▸ Texte extrait
**********

Pour compléter le large tour d'horizon effectué sur le dossier retraite et les réflexions les plus diverses qui circulent depuis des mois (pour ne pas dire plus), il est intéressant de jeter un regard très concret sur ce qui a pu se passer dans quelques pays européens souvent cités comme des « exemples ». Qu'en est-il vraiment ?

Transition vers un régime en points : l’exemple de l’Allemagne

L’Allemagne a transformé son régime de retraite en annuités en un régime en points en 1992 :

  • la formule de calcul de la pension de retraite appliquée entre 1957 et 1992 utilisait un taux d’annuité fixe à 1,5 % du salaire moyen de l’ensemble de la carrière (et non des meilleures ou des dernières années) et les droits accumulés et les pensions liquidées évoluaient comme les salaires bruts ;
  • en 1992, la formule de calcul de la pension a été modifiée pour prendre sa forme actuelle, sans que le montant des pensions soit modifié au moment de la transition (la valeur du point représente la part de pension mensuelle accordée pour une année de cotisation avec une rémunération égale au salaire moyen) mais la valeur du point est indexée sur les salaires nets depuis cette date.

Cette transition instantanée, qui ne nécessitait pas de dispositif particulier de reconnaissance des droits acquis dans l’ancien système, a été possible car le salaire de référence du régime en annuités correspondait au salaire moyen de l’ensemble de la carrière. Le régime en points allemand se différencie notamment des régimes complémentaires en points français, au sens où le nombre de points acquis au cours d’une période est calculé à partir des salaires perçus et non des cotisations versées.

**********

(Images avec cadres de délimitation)
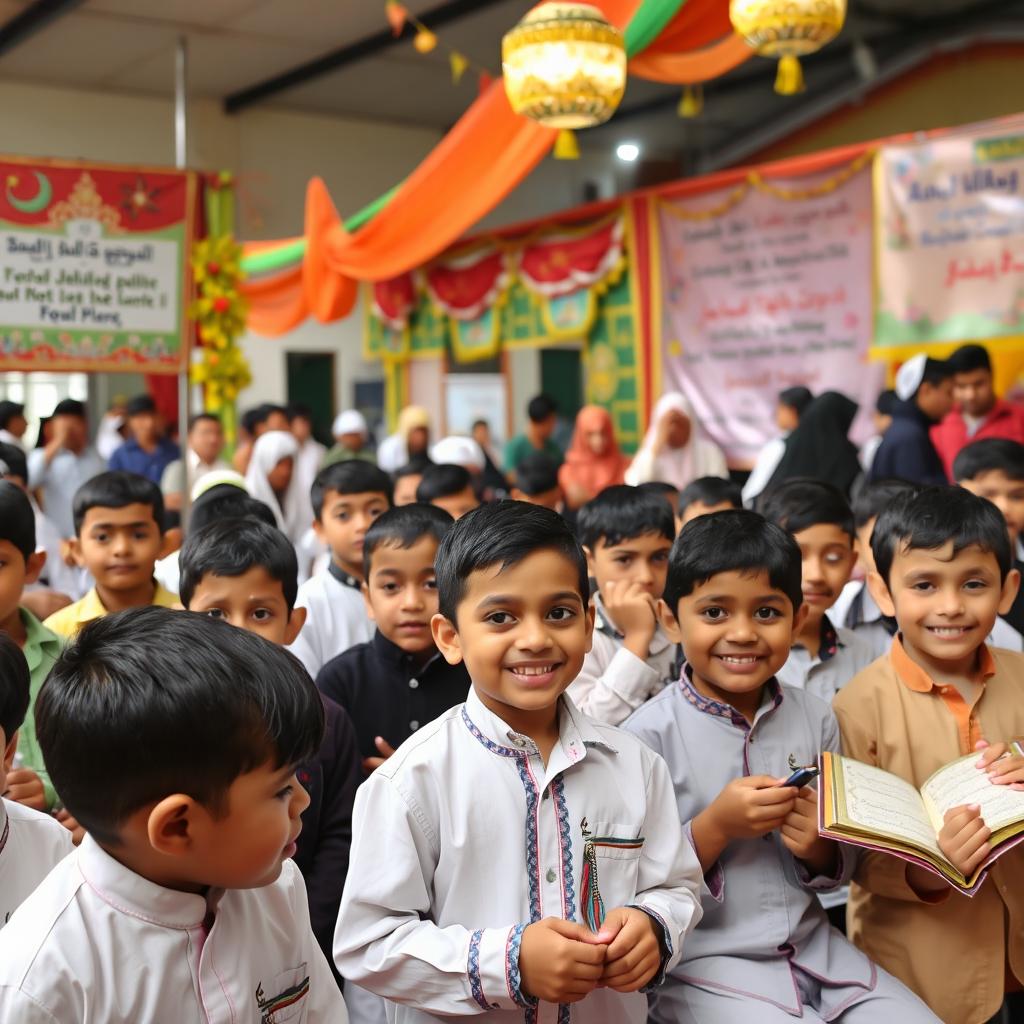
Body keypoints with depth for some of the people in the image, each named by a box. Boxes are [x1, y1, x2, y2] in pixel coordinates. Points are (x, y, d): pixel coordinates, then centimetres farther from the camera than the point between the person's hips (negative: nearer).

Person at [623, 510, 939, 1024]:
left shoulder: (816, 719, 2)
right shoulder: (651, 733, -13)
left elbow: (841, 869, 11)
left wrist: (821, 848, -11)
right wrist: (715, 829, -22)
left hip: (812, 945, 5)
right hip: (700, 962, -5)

**********

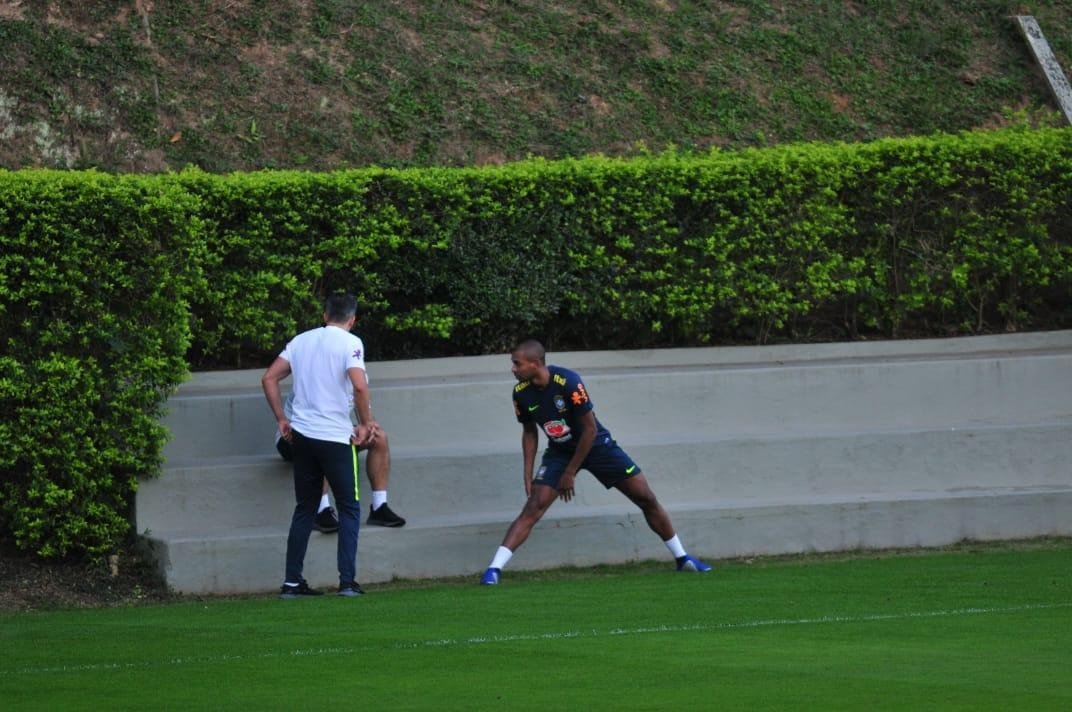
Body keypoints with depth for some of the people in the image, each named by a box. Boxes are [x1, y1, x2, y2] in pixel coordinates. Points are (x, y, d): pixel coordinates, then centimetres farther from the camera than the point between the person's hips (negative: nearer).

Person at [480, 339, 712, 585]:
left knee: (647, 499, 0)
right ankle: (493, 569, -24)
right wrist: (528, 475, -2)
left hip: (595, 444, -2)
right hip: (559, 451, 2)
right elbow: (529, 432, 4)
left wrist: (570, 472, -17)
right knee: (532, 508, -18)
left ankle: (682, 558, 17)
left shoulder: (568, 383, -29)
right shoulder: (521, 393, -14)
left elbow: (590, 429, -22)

**********

▸ Consigne A
D'après le texte sur les retraites, quel taux d'annuité la formule de calcul de la pension allemande appliquait-elle entre 1957 et 1992 ?
▸ Consigne B
Poursuivez le texte sur les retraites à partir de sa dernière phrase.
Les enregistrements ne servent à rien dans ce travail.

▸ Corrigé A
Un taux d'annuité fixe de 1,5 % du salaire moyen de l'ensemble de la carrière.

▸ Corrigé B
Des réformes intervenues en 2001 et 2004 ont en outre fait évoluer la valeur du point de retraite allemand sur la base de l’évolution des salaires nets, corrigée par un mécanisme d’équilibre prenant en compte l’évolution du rapport démographique du régime (nombre de cotisants/nombre de retraités) : il était donc possible que les pensions évoluent négativement en cours de service. Toutefois, la formule n’a jamais été entièrement appliquée, même si la valeur du point a été gelée pendant trois ans entre 2004 et 2006. Une loi de 2008 garantit dorénavant la valeur nominale du point. Enfin, le pilotage du système allemand vise à garantir trois objectifs principaux : un montant minimum de réserves, un taux de remplacement minimum et un taux de cotisation maximum.

Transition vers un régime en comptes notionnels

Parmi les cinq premiers pays qui ont opté pour la technique des comptes notionnels, seule la Lettonie a choisi une transition immédiate et estimé un capital virtuel initial sur toute la carrière des assurés. La Pologne et la Suède ont fait le choix de calculer un capital virtuel initial sur une partie de la carrière des assurés et ont opté pour une transition relativement rapide. L’Italie et le Kirghizstan ont fait le choix de ne pas calculer de capital virtuel initial et ont, par conséquent, adopté une transition relativement lente.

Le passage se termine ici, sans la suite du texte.